In that very moment, an 18-year-old recent high school graduate, imported for the summer to our open-minded community in Richmond, Virginia from Brooklyn, New York, took my innocent and naive little girl and inappropriately oversexualized her into a possible temptation for the “uncontrollable” heteronormative male sex drive.
Young girls being taught that hey are temptresses when they are barely
out of diapers. Boys are getting that message too.. And there is not a
single leading rabbinic authority that I am aware of that has publicly stated
that this is not the Jewish way… not the Torah way. The irony is that in so many cases they believe
that they are teaching young people the opposite. They believe they are
mimizing the focus on sex when they are in fact they increasing it.
As Shoshanna Schechter-Shaffin points out, the 18-year-old counselor that
mentioned this is not at fault. This is how she has been indoctrinated.
That there is an
over focus on modesty in the way women should dress is an understatement. It is
breaking new ground and altering centuries old tradition.
As Adina Miles notes there has always been universal agreement by Poskim that a woman’s face is Tzanua by its very nature.
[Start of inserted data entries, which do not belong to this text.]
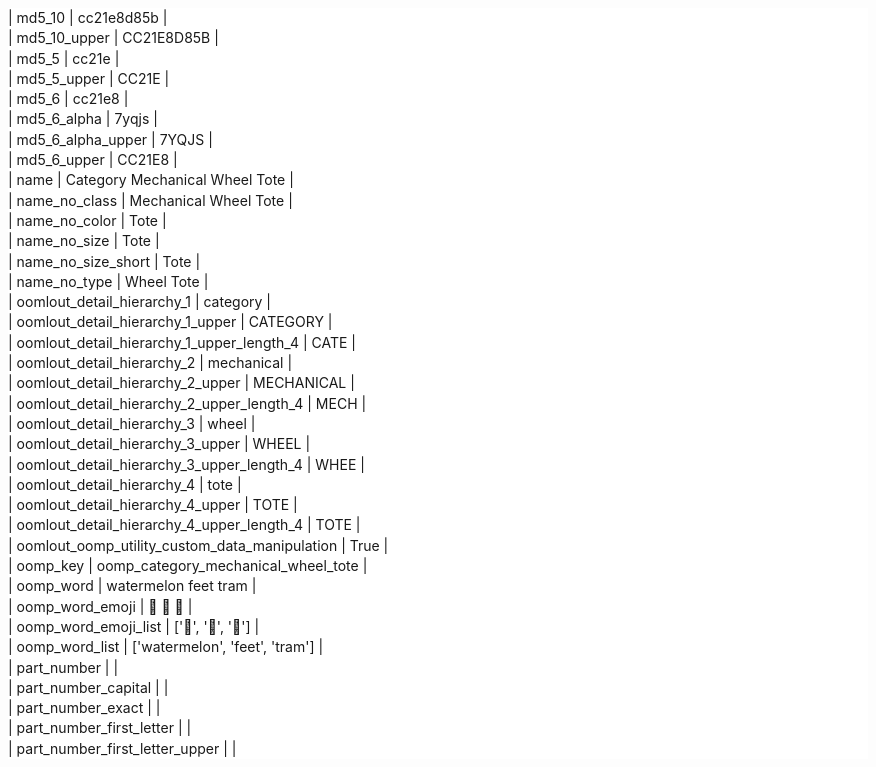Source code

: | md5_10 | cc21e8d85b |  
| md5_10_upper | CC21E8D85B |  
| md5_5 | cc21e |  
| md5_5_upper | CC21E |  
| md5_6 | cc21e8 |  
| md5_6_alpha | 7yqjs |  
| md5_6_alpha_upper | 7YQJS |  
| md5_6_upper | CC21E8 |  
| name | Category Mechanical Wheel Tote |  
| name_no_class | Mechanical Wheel Tote |  
| name_no_color | Tote |  
| name_no_size | Tote |  
| name_no_size_short | Tote |  
| name_no_type | Wheel Tote |  
| oomlout_detail_hierarchy_1 | category |  
| oomlout_detail_hierarchy_1_upper | CATEGORY |  
| oomlout_detail_hierarchy_1_upper_length_4 | CATE |  
| oomlout_detail_hierarchy_2 | mechanical |  
| oomlout_detail_hierarchy_2_upper | MECHANICAL |  
| oomlout_detail_hierarchy_2_upper_length_4 | MECH |  
| oomlout_detail_hierarchy_3 | wheel |  
| oomlout_detail_hierarchy_3_upper | WHEEL |  
| oomlout_detail_hierarchy_3_upper_length_4 | WHEE |  
| oomlout_detail_hierarchy_4 | tote |  
| oomlout_detail_hierarchy_4_upper | TOTE |  
| oomlout_detail_hierarchy_4_upper_length_4 | TOTE |  
| oomlout_oomp_utility_custom_data_manipulation | True |  
| oomp_key | oomp_category_mechanical_wheel_tote |  
| oomp_word | watermelon feet tram |  
| oomp_word_emoji | :watermelon: :feet: :tram: |  
| oomp_word_emoji_list | [':watermelon:', ':feet:', ':tram:'] |  
| oomp_word_list | ['watermelon', 'feet', 'tram'] |  
| part_number |  |  
| part_number_capital |  |  
| part_number_exact |  |  
| part_number_first_letter |  |  
| part_number_first_letter_upper |  |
No matter how strict any group is about issues of modesty in dress, women’s
faces were never an issue even to the Eida HaCharedis or Satmar. But now the face of a woman is never being published in mainstream Charedi
magazines. And Burka ladies that cover up head to toe with a Burka are apparently being normalized.
All in the name of eliminating the focus on sexuality. While in fact doing the
opposite!
Is there no one among the rabbinic leaders of the right that
will stand up and once and for all say in public loud and clear, ‘Enough’?! Do they not see the damage their reticence to speak publicly is doing?